Kryukov Kirill, Jin Lihua, Nakagawa So
Department of Informatics, National Institute of Genetics, Mishima, Shizuoka 411-8540, Japan.
Genomus Co., Ltd., Sagamihara, Kanagawa 252-0226, Japan.
Patterns (N Y). 2022 Sep 9;3(9):100562. doi: 10.1016/j.patter.2022.100562. Epub 2022 Jul 7.
Severe acute respiratory syndrome coronavirus 2 (SARS-CoV-2) genome data are essential for epidemiology, vaccine development, and tracking emerging variants. Millions of SARS-CoV-2 genomes have been sequenced during the pandemic. However, downloading SARS-CoV-2 genomes from databases is slow and unreliable, largely due to suboptimal choice of compression method. We evaluated the available compressors and found that Nucleotide Archival Format (NAF) would provide a drastic improvement compared with current methods. For Global Initiative on Sharing Avian Flu Data's (GISAID) pre-compressed datasets, NAF would increase efficiency 52.2 times for gzip-compressed data and 3.7 times for xz-compressed data. For DNA DataBank of Japan (DDBJ), NAF would improve throughput 40 times for gzip-compressed data. For GenBank and European Nucleotide Archive (ENA), NAF would accelerate data distribution by a factor of 29.3 times compared with uncompressed FASTA. This article provides a tutorial for installing and using NAF. Offering a NAF download option in sequence databases would provide a significant saving of time, bandwidth, and disk space and accelerate biological and medical research worldwide.
严重急性呼吸综合征冠状病毒2(SARS-CoV-2)基因组数据对于流行病学、疫苗研发以及追踪新出现的变异毒株至关重要。

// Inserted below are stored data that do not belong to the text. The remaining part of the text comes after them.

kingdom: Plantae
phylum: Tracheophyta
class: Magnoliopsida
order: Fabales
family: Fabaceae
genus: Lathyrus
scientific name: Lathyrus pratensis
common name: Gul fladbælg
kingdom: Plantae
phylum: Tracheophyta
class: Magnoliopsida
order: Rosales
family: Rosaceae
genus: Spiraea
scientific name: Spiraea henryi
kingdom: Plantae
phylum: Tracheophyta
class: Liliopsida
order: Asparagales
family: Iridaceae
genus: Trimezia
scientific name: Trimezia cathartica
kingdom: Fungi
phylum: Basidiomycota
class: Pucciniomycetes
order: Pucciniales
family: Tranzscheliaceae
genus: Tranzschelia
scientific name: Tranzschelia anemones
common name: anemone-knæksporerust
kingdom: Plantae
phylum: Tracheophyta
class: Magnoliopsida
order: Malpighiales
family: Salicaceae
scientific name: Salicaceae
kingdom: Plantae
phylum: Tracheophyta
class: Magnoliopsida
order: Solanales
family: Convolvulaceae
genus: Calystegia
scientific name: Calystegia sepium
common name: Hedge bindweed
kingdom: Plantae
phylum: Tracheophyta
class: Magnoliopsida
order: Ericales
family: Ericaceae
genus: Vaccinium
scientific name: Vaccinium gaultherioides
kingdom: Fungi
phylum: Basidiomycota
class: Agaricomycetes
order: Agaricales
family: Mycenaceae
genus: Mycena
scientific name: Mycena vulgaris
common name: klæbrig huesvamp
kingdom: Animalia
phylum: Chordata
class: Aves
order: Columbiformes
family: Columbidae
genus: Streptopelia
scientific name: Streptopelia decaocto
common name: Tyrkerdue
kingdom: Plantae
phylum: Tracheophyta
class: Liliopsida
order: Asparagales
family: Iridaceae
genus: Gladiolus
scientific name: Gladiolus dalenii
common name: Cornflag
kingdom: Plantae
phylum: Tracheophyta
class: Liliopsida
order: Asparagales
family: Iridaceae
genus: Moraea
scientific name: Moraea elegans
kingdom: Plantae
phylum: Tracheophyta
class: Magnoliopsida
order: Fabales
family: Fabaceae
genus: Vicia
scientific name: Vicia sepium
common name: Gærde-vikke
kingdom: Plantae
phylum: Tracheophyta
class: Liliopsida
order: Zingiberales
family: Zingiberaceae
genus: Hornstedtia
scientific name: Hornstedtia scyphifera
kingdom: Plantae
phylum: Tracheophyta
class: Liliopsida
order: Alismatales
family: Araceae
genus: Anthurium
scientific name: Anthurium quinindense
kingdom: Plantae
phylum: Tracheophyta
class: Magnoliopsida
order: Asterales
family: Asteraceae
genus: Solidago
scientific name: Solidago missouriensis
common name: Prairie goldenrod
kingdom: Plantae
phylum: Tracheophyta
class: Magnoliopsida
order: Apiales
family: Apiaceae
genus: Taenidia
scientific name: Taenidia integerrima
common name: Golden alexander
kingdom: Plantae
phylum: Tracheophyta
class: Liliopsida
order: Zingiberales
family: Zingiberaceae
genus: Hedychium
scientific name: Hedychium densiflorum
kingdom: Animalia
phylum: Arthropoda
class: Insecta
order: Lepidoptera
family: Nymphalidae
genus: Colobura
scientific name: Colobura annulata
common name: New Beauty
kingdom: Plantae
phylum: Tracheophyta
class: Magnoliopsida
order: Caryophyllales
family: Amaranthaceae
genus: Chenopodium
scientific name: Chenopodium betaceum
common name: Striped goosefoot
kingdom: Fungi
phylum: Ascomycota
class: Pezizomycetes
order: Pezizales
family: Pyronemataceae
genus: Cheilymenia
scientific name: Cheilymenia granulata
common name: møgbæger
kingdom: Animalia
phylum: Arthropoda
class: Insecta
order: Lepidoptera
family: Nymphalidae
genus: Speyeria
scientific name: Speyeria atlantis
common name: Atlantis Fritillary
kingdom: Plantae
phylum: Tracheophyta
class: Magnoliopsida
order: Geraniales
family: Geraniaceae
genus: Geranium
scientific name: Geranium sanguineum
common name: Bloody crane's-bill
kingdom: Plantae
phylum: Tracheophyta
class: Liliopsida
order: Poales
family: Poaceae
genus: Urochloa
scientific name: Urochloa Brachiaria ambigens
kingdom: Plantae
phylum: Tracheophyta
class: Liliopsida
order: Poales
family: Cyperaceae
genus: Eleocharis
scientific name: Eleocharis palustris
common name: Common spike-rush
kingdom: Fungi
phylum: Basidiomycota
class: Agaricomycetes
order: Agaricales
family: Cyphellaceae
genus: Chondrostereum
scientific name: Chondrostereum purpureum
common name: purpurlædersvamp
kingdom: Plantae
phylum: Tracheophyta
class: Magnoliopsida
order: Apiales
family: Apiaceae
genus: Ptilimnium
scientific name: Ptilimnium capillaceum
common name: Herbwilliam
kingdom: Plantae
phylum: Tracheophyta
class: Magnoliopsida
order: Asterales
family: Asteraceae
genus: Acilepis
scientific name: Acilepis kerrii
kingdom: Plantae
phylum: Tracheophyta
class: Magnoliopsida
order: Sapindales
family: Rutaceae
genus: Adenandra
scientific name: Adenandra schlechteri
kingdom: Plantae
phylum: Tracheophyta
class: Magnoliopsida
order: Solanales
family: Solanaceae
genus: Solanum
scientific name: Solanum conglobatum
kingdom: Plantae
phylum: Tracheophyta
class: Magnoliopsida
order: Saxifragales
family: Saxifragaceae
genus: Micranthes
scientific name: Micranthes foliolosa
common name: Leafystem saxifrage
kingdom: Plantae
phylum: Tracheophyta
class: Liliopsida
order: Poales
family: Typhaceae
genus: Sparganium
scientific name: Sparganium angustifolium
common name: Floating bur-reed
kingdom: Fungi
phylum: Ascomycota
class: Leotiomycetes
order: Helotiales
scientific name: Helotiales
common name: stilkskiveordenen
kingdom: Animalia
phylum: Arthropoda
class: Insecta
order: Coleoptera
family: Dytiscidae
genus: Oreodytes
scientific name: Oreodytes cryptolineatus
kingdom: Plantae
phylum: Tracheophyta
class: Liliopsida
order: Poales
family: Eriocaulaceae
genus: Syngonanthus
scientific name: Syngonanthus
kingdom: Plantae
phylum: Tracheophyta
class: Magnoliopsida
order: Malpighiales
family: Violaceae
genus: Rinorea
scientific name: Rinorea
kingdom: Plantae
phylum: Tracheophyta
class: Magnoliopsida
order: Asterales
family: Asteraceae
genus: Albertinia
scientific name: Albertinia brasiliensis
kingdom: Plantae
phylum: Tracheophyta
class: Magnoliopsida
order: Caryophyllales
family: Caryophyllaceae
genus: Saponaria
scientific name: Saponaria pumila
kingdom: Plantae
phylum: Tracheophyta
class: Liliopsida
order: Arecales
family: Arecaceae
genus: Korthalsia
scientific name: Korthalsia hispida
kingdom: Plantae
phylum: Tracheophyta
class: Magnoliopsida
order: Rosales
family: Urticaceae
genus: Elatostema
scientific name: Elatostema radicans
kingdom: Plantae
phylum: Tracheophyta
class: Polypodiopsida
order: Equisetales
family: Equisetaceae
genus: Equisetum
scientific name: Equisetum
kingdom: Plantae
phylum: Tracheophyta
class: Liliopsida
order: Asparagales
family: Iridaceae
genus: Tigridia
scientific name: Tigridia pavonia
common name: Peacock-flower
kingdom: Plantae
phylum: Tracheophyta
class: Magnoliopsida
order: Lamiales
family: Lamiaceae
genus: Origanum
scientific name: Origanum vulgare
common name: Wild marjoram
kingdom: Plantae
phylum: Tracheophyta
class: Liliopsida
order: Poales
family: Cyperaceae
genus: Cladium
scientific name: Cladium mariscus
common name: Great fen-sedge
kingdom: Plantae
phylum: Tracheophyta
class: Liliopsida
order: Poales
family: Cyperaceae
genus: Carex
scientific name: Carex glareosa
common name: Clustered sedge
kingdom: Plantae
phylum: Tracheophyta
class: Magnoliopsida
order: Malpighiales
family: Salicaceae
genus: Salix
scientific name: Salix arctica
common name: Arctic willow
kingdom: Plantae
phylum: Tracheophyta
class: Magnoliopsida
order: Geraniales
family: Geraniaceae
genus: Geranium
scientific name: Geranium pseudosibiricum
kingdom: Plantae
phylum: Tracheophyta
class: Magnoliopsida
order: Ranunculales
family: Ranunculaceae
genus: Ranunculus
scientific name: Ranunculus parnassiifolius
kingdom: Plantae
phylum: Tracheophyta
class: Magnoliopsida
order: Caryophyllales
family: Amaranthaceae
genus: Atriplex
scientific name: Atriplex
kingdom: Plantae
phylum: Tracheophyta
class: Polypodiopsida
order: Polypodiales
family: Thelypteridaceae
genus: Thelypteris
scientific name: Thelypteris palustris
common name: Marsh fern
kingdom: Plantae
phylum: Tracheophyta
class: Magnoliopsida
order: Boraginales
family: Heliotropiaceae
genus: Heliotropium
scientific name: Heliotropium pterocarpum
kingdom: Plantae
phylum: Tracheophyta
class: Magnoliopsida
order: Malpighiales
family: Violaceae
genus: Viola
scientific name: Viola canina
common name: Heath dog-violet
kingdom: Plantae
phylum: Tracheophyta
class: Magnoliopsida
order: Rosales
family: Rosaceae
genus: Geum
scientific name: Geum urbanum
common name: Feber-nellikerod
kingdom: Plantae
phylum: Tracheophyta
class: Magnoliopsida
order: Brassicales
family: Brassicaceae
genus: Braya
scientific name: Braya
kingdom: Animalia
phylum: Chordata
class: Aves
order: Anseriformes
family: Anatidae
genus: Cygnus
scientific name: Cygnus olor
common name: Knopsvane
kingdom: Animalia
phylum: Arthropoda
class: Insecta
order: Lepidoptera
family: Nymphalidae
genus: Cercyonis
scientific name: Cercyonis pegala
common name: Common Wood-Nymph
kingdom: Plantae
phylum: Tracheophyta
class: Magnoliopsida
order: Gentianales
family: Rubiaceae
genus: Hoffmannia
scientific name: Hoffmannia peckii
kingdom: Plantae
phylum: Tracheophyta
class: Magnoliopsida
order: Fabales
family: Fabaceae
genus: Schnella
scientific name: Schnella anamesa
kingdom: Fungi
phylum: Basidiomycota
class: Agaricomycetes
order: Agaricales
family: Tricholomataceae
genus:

在疫情期间,数以百万计的SARS-CoV-2基因组已被测序。然而,从数据库下载SARS-CoV-2基因组的速度缓慢且不可靠,这主要是由于压缩方法选择欠佳。我们评估了现有的压缩器,发现核苷酸存档格式(NAF)与当前方法相比将带来显著改进。对于全球共享禽流感数据倡议组织(GISAID)的预压缩数据集,与gzip压缩数据相比,NAF将使效率提高52.2倍,与xz压缩数据相比提高3.7倍。对于日本DNA数据库(DDBJ),与gzip压缩数据相比,NAF将使通量提高40倍。对于GenBank和欧洲核苷酸档案库(ENA),与未压缩的FASTA相比,NAF将使数据分发速度加快29.3倍。本文提供了NAF安装和使用教程。在序列数据库中提供NAF下载选项将大幅节省时间、带宽和磁盘空间,并加速全球范围内的生物学和医学研究。